9/10
Wallowing With The Rats
10 November 2023
Warning: Spoilers
Joseph Losey's 1964 screen adaptation of John Wilson's stage play is a powerful, claustrophobic depiction of the horrors of the 1st World War trenches and the inhuman treatment of combatants. In this respect, King And Country is a natural companion-piece to other 'anti-war' films, most notably Stanley Kubrick's 1957 masterpiece Paths Of Glory, with which Losey's film shares its grainy (and gloomy) black-and-white look - cinematographer Denys Coop's work here being outstanding, from the film's haunting slow pan across a war memorial, to the sound of Larry Adler's haunting harmonica and the increasing volume of 'background warfare', through to repeated close-ups of the rat-infested puddles at the front. Losey's film also excels in bringing to together an outstanding (near perfect, I would say) cast of British acting talent from the period.

At the film's centre is Tom Courtenay's award-winning performance as the 23-year old Private Arthur Hamp, on trial for desertion and being defended (for his life) by Dirk Bogarde's officer, Captain Hargreaves.

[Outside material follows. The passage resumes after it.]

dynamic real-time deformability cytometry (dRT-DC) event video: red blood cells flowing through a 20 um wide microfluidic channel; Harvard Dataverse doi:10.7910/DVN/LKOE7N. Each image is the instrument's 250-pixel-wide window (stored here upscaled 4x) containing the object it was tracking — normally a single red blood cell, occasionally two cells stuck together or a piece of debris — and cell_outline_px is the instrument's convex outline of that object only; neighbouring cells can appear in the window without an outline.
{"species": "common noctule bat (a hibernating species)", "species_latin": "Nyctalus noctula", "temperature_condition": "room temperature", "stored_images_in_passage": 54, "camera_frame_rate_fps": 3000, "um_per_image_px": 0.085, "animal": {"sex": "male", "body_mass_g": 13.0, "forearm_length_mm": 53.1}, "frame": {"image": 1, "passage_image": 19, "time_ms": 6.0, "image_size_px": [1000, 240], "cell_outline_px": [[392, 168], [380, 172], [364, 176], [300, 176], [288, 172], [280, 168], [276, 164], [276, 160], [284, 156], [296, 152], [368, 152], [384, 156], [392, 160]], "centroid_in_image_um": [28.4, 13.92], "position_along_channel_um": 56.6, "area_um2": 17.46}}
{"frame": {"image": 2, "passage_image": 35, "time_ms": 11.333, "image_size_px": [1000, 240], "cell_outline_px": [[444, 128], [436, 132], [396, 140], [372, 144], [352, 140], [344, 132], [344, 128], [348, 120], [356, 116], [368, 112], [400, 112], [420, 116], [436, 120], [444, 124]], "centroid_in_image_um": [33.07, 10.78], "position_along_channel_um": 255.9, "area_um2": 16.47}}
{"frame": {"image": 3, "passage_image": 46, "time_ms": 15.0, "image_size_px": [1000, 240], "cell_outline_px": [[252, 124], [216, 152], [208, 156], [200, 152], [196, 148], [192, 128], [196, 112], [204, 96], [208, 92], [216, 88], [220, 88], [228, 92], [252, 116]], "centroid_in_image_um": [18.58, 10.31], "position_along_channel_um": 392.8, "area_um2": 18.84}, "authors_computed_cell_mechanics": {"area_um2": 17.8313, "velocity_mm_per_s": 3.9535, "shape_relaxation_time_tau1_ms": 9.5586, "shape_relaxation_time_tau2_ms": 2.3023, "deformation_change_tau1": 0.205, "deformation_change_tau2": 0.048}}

These two outstanding British actors are at the top of their game here - the former as the semi-literate, subservient ('You know best, sir'), disturbed, deluded optimist (whose wife back home has, ironically, deserted him) - often captured by Coop staring into the middle distance as he reflects on his living nightmare - whilst Bogarde again demonstrates his position as one of the finest actors of his generation, here as the 'conflicted officer' - increasingly sympathetic to Hamp's 'pathetic specimen', but unable to free himself entirely from his 'sense of duty'. And it is, of course, this sense of duty that is at the core of the film - and Losey (and Wilson) are actually very even-handed in their depiction of the 'officers vs men conflict', focusing rather more on 'the system' - the 'rules of war' as James Villiers' prosecuting counsel, Captain Midgley, devastatingly summarises, 'A proper court is concerned with law, it's a bit amateur to plead for justice'.

Elsewhere, Losey sets up the film's milieu brilliantly as the 'men' banter, clear rats from their infested mud-hole, kowtow to bellowing superiors, gossip cynically, indulge in illicit supplies of food and booze, and (in one of the film's lighter moments) put their 'captured rat' on trial. As well as Bogarde and Courtney's central pairing, also outstanding are Peter Copley's casually officious commanding officer, Leo McKern's aggressively defensive doctor (witness for the prosecution) Captain O'Sullivan, whilst Barry Foster is also good as the floundering Lieutenant Webb.

Whilst the film succeeds, for me, principally on the strength of its message and the totally convincing acting turns, I can't help but return to Coop's camera, which is frequently outstanding, such as during the brief sequence in which a dead body 'disappears' under the mud and rain or where the soldiers 'excavate' rats from the body of a dead horse.

King And Country is a must-see film and a classic of its genre.